Di Olimpiade Rio Serena gagal mempertahankan medali emas nomor tunggal putri setelah tersisih di babak ketiga di tangan petenis asal Ukraina, Elina Svitolina. Kekalahan tersebut dilengkapi hasil kurang meyakinkan di turnamen AS Terbuka beberapa pekan kemudian membuatnya tersisih dari puncak tangga Asosiasi Tenis Wanita (WTA) yang digenggamnya selama 186 pekan. Kini posisi Serena diambil alih petenis Jerman sekaligus juara AS Terbuka, Angelique Kerber.

Sementara itu saudara tuanya, Venus, tampil lebih baik di Olimpiade Rio dengan merebut medali perak ganda campuran, berpasangan dengan Rajeev Ram. Williams bersaudara juga diandalkan di nomor ganda putri, namun keduanya langsung keok di babak pertama dari pasangan dari Republik Ceko, Lucie Safarova dan Barbora Strycova.

Meski demikian hasil buruk ini tak memudarkan nama besar keduanya di jagad tenis dunia. Williams bersaudara menjadi pusat perhatian mengingat di usia yang tak muda lagi masih tetap bertaji.
Tak pelak, Serena masuk dalam daftar incaran peretas bersama tiga atlet AS lainnya di atas. Seperti dilansir BBC.co.uk, peretas tersebut mengaku diri sebagai “Fancy Bears” dan pemerintah AS mencurigai Rusia berada di baliknya.

Hacker tersebut mengunggah hasil tes doping para atlet tersebut sebelum dan selama berlangsungnya Olimpiade Rio. Beberapa zat yang masuk kategori doping seperti methylphenidate, prednisone dan oxyxodone diberi penekanan. 

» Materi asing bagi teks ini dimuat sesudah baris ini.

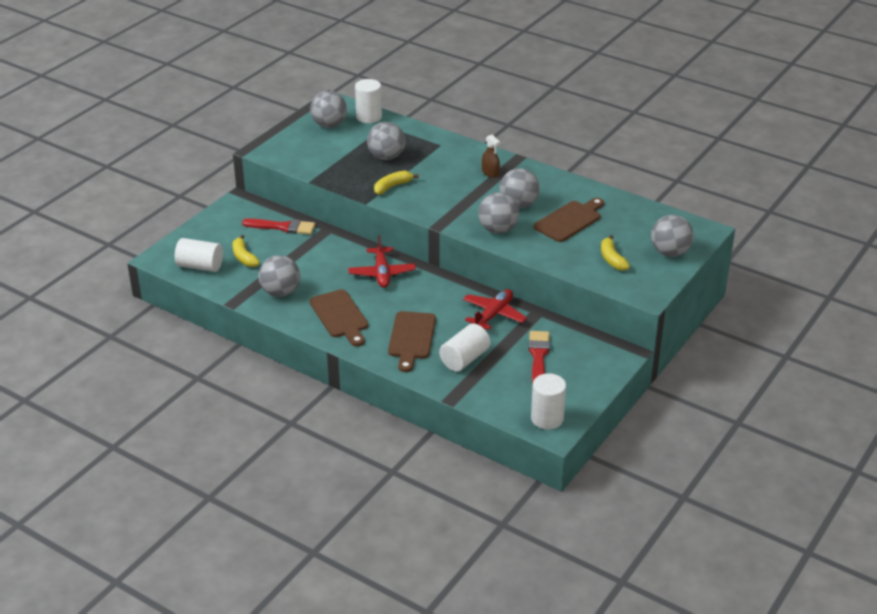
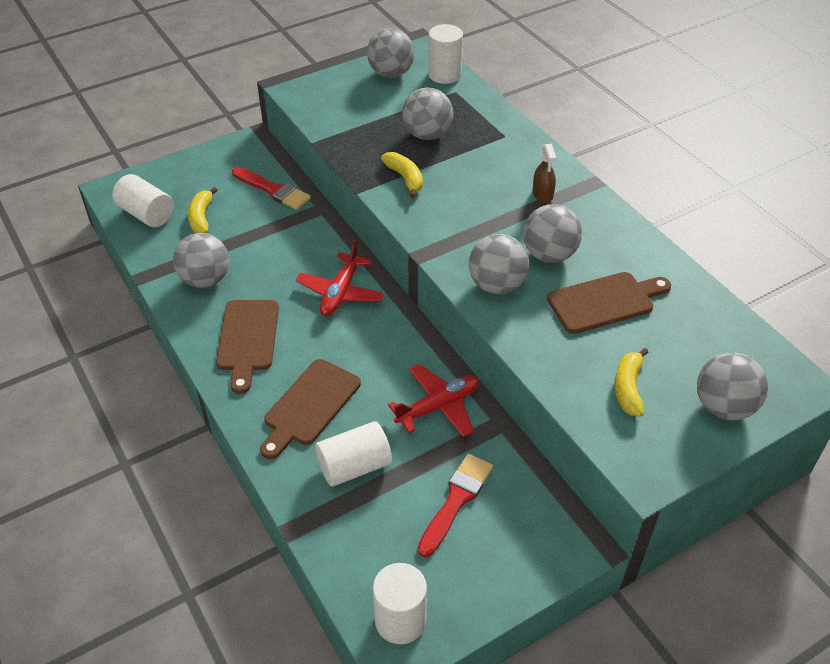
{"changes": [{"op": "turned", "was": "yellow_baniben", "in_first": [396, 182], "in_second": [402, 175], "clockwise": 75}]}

Kecurigaan terhadap keterlibatan pemerintah Rusia semakin besar mengingat negara tersebut sedang diterpa persoalan doping. Belum lama ini terkuak praktik sistematis penggunaan doping para atlet Rusia yang telah berlangsung selama bertahun-tahun dengan melibatkan pihak pemerintah. Buntutnya di Olimpiade Rio beberapa atlet dari cabang atletik tak bisa tampil karena mendapat sanksi dari badan atletik dunia yakni IAAF. Lebih parah lagi tim Rusia dilarang ambil bagian di ajang Paralimpiade atau olimpiade untuk kaum difabel yang juga dihelat di Rio sejak 7 hingga 18 September.
Simone Biles/BBC.co.uk.

Kecurigaan tersebut sedang diperjelas. Pemerintah AS sedang melakukan investigasi serius terkait para peretas. Namun WADA dengan yakin memastikan bahwa Rusi bertangung jawab terhadap peretasan itu. WADA menilai aksi tersebut sebagai upaya balas dendam atas terkuaknya borok olahraga Rusia.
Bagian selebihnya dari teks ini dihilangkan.